There are also worries about the political fallout. “For the first time pro-India politicians and the separatist leaders are on the same side. We have never seen that and we don’t know how this will pan out,” the intelligence official said.

The move overturns India’s decades-old counter-insurgency strategy that has been successfully deployed to combat other rebellions in post-independent India. Electoral politics was seen as the most successful counter to armed insurgencies. In states like Nagaland, Mizoram, Manipur and Punjab,  Indian agents would work with insurgent groups and try their best to bring them into the fold of India’s electoral politics. Many armed insurgencies were successfully ended and underground leaders ended up leading their states as chief ministers.

“The plan to make the state into two union territories undermines that strategy and brings it directly under federal rule. Not only does this undermine self-government, which was the strategy in Kashmir so far, it now places us in uncharted territory,” another senior federal official working on Kashmir told Asia Times.

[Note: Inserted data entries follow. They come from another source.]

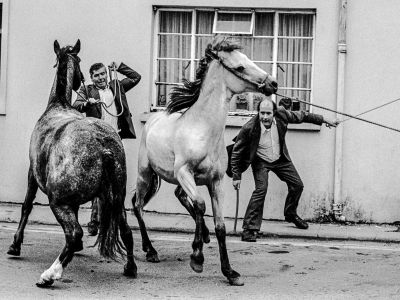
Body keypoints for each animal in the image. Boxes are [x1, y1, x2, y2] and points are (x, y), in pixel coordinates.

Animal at [6, 39, 137, 286]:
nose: (81, 79)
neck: (57, 105)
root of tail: (102, 144)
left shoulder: (32, 174)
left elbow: (26, 206)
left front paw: (15, 245)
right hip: (116, 198)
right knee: (125, 230)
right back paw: (130, 267)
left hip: (58, 201)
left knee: (74, 233)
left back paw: (51, 274)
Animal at [133, 37, 276, 286]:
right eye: (240, 67)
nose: (273, 84)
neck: (203, 130)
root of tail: (153, 118)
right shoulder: (184, 172)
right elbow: (200, 205)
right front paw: (197, 258)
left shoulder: (215, 181)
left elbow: (220, 226)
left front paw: (230, 272)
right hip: (146, 174)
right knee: (138, 205)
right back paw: (150, 250)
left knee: (179, 196)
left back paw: (202, 236)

The military, which has a large presence in the state and leads the counter-insurgency operations, is also worried. “We are trained to go after terrorists. But we have no idea how to deal with cases of civil disobedience. If thousands of people suddenly come together and start marching in peaceful protests, we have no idea how to tackle that,” a senior serving Indian Army general told Asia Times.

Jockeying

The first international reactions were predictable and on expected lines. Pakistan reacted furiously and rejected India’s revocation of Article 370. So far this constitutional provision allowed the elected state government to pass laws on any issue other than defense, international relations and communications. However, many of these provisions had been diluted since the late 1950s through a series of Presidential orders.

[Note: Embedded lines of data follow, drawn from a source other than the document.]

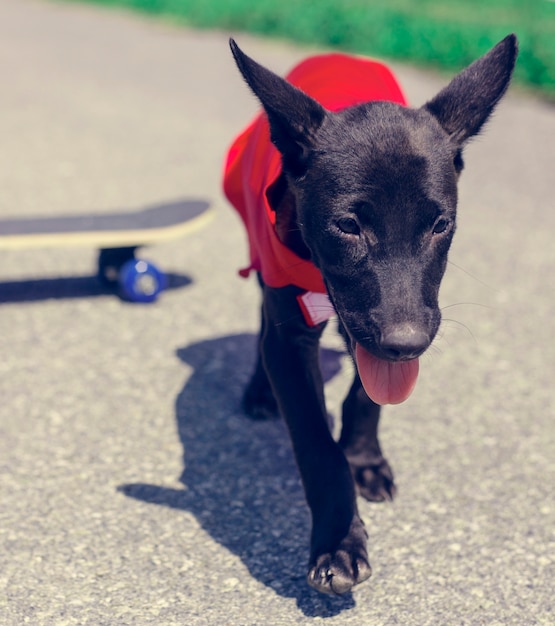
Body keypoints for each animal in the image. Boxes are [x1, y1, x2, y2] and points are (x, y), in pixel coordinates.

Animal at [224, 36, 520, 592]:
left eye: (440, 225)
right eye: (347, 226)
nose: (406, 343)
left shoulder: (393, 323)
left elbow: (368, 393)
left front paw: (363, 458)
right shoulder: (296, 331)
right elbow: (317, 444)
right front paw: (339, 543)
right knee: (261, 322)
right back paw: (258, 391)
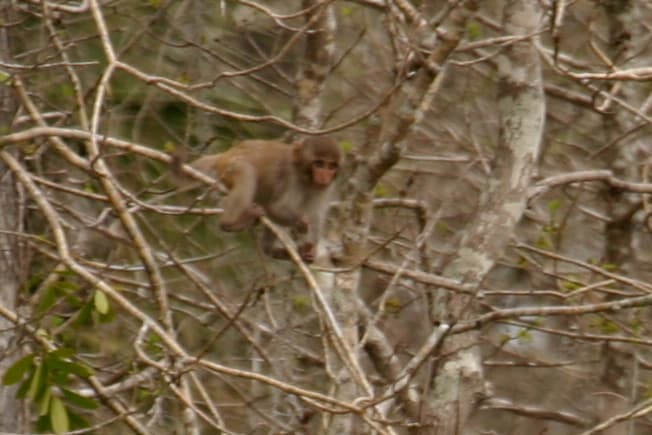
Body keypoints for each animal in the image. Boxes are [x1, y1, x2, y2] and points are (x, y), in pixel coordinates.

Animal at [190, 136, 341, 262]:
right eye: (319, 164)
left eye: (331, 166)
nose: (324, 176)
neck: (306, 178)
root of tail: (225, 154)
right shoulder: (290, 178)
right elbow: (276, 208)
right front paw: (300, 222)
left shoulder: (323, 188)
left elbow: (316, 215)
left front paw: (310, 250)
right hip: (230, 166)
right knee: (246, 172)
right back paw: (229, 223)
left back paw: (271, 250)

“Pakistan will explore every opportunity to embarrass India for the changes that have been made to the status of Jammu and Kashmir,” ambassador Vivek Katju, a former Indian diplomat who dealt with Pakistan for years told Asia Times. “The first forum they will reach out to is the Organization of Islamic Countries. But in my view, the international community will be wary of seeking to meddle in an India-Pakistan issue. It will  wait and watch to see how things unfold on the ground in Jammu and Kashmir.”

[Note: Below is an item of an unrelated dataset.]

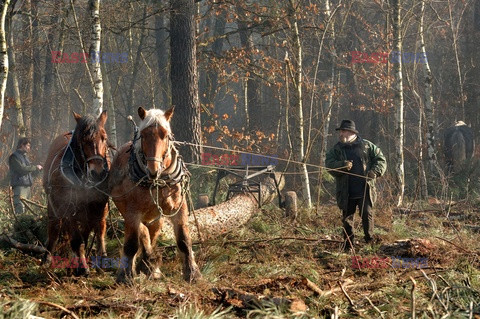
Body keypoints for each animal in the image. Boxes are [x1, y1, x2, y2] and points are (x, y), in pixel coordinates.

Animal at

Pakistan’s Prime Minister Imran Khan has already spoken to Turkey’s Reccip Erdogan and Malaysia’s Mahathir Mohammad, both members of the Organization of Islamic Countries.

However, China is yet to react. While it had offered to mediate between India and Pakistan last year, the offer was immediately rejected by the Indians.

Gautam Bambawale, a retired Indian diplomat who served as India’ ambassador to Pakistan and China, believes that the Chinese will react soon. “China has maintained that Kashmir is a bilateral issue between India and Pakistan. I don’t think that the position of China will change. However, India’s position is clear that that this current move on Article 370 is an internal, domestic matter.”

He added: “I will not be surprised if in the future China were to offer to assist in the India-Pakistan dialogue process.”

The US has been quiet, adding to India’s ease. In a statement released by the US State Department, spokesperson Morgan Ortagus said: “We are closely following the events in the state of Jammu and Kashmir. We take note of India’s announcement revising the constitutional status of Jammu and Kashmir and India’s plan to split the state into two union territories.”

She added: “We note that Indian government described these actions as strictly an internal matter. We are concerned about reports of detentions and urge respect for individual rights and discussion with those in affected communities.”

For now, there does not seem to be any immediate crisis at hand. But things could change rapidly as the curbs on Kashmiris are lifted and communications are restored. As for India’s democratic underpinnings and constitutional processes, a new normal has just begun.